*Information given*.

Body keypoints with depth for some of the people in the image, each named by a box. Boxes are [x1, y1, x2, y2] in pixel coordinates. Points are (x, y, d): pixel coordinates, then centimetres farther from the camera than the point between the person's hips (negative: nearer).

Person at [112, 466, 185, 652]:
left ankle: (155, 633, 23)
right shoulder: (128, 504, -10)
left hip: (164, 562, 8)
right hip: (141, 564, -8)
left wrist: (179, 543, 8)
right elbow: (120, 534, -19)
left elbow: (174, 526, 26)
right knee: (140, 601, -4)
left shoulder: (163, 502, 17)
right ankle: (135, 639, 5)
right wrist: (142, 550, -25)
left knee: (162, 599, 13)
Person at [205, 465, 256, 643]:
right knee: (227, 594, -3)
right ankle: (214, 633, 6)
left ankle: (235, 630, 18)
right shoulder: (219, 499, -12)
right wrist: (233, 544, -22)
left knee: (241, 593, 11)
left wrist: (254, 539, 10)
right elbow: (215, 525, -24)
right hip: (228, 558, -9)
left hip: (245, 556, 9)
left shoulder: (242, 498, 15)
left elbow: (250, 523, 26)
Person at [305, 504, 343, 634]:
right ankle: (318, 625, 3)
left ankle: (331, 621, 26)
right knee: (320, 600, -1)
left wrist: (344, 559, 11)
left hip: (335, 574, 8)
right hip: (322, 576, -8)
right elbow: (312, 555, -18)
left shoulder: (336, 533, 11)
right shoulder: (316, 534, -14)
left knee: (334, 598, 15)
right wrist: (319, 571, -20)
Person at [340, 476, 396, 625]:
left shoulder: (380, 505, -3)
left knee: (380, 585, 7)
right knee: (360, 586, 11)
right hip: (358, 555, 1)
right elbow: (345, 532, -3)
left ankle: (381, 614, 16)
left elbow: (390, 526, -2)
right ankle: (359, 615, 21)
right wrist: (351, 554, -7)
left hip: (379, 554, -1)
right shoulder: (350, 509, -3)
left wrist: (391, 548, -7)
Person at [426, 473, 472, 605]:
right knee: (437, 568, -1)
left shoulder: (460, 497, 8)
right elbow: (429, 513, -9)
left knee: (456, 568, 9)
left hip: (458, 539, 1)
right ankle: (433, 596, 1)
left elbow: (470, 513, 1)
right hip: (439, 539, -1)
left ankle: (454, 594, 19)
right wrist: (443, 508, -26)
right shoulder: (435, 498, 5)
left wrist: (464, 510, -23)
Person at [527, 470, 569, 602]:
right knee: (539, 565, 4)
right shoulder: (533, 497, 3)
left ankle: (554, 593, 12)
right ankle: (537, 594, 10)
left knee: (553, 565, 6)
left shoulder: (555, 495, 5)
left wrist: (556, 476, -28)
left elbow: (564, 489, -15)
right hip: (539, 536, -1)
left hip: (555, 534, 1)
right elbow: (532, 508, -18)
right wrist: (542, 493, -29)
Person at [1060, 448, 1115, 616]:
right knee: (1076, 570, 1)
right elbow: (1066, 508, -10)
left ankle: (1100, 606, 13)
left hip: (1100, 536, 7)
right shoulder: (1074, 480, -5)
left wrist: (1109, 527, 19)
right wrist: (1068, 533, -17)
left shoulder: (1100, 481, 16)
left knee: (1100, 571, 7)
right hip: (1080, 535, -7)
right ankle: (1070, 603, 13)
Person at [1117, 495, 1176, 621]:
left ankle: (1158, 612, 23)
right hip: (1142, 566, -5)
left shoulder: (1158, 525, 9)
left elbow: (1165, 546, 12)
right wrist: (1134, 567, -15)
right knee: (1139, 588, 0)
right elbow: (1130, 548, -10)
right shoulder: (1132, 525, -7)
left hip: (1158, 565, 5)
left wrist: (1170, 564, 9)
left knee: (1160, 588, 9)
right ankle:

*Task details*. Could you reproduce all of the items above line for line, changing nothing?

*Reply to the exercise*.
Body keypoints with depth for some of the people in the image, each named by a box. Boxes are [x1, y1, x2, y2] in pixel coordinates. Points are (x, y, d): pixel coordinates, then centimetres farther from the camera than the point between the person's hips (negative: nearer).

Person at [112, 466, 185, 652]:
left ankle: (155, 633, 23)
right shoulder: (128, 504, -10)
left hip: (164, 562, 8)
right hip: (141, 564, -8)
left wrist: (179, 543, 8)
right elbow: (120, 534, -19)
left elbow: (174, 526, 26)
right knee: (140, 601, -4)
left shoulder: (163, 502, 17)
right ankle: (135, 639, 5)
right wrist: (142, 550, -25)
left knee: (162, 599, 13)
Person at [205, 465, 256, 643]:
right knee: (227, 594, -3)
right ankle: (214, 633, 6)
left ankle: (235, 630, 18)
right shoulder: (219, 499, -12)
right wrist: (233, 544, -22)
left knee: (241, 593, 11)
left wrist: (254, 539, 10)
right elbow: (215, 525, -24)
right hip: (228, 558, -9)
left hip: (245, 556, 9)
left shoulder: (242, 498, 15)
left elbow: (250, 523, 26)
Person at [305, 504, 343, 634]:
right ankle: (318, 625, 3)
left ankle: (331, 621, 26)
right knee: (320, 600, -1)
left wrist: (344, 559, 11)
left hip: (335, 574, 8)
right hip: (322, 576, -8)
right elbow: (312, 555, -18)
left shoulder: (336, 533, 11)
right shoulder: (316, 534, -14)
left knee: (334, 598, 15)
right wrist: (319, 571, -20)
Person at [340, 476, 396, 625]:
left shoulder: (380, 505, -3)
left knee: (380, 585, 7)
right knee: (360, 586, 11)
right hip: (358, 555, 1)
right elbow: (345, 532, -3)
left ankle: (381, 614, 16)
left elbow: (390, 526, -2)
right ankle: (359, 615, 21)
right wrist: (351, 554, -7)
left hip: (379, 554, -1)
right shoulder: (350, 509, -3)
left wrist: (391, 548, -7)
Person at [426, 473, 472, 605]:
right knee: (437, 568, -1)
left shoulder: (460, 497, 8)
right elbow: (429, 513, -9)
left knee: (456, 568, 9)
left hip: (458, 539, 1)
right ankle: (433, 596, 1)
left elbow: (470, 513, 1)
right hip: (439, 539, -1)
left ankle: (454, 594, 19)
right wrist: (443, 508, -26)
right shoulder: (435, 498, 5)
left wrist: (464, 510, -23)
Person at [527, 470, 569, 602]:
right knee: (539, 565, 4)
right shoulder: (533, 497, 3)
left ankle: (554, 593, 12)
right ankle: (537, 594, 10)
left knee: (553, 565, 6)
left shoulder: (555, 495, 5)
left wrist: (556, 476, -28)
left elbow: (564, 489, -15)
right hip: (539, 536, -1)
left hip: (555, 534, 1)
right elbow: (532, 508, -18)
right wrist: (542, 493, -29)
Person at [1060, 448, 1115, 616]:
right knee: (1076, 570, 1)
right elbow: (1066, 508, -10)
left ankle: (1100, 606, 13)
left hip: (1100, 536, 7)
right shoulder: (1074, 480, -5)
left wrist: (1109, 527, 19)
right wrist: (1068, 533, -17)
left shoulder: (1100, 481, 16)
left knee: (1100, 571, 7)
right hip: (1080, 535, -7)
right ankle: (1070, 603, 13)
Person at [1117, 495, 1176, 621]:
left ankle: (1158, 612, 23)
right hip: (1142, 566, -5)
left shoulder: (1158, 525, 9)
left elbow: (1165, 546, 12)
right wrist: (1134, 567, -15)
right knee: (1139, 588, 0)
right elbow: (1130, 548, -10)
right shoulder: (1132, 525, -7)
left hip: (1158, 565, 5)
left wrist: (1170, 564, 9)
left knee: (1160, 588, 9)
right ankle:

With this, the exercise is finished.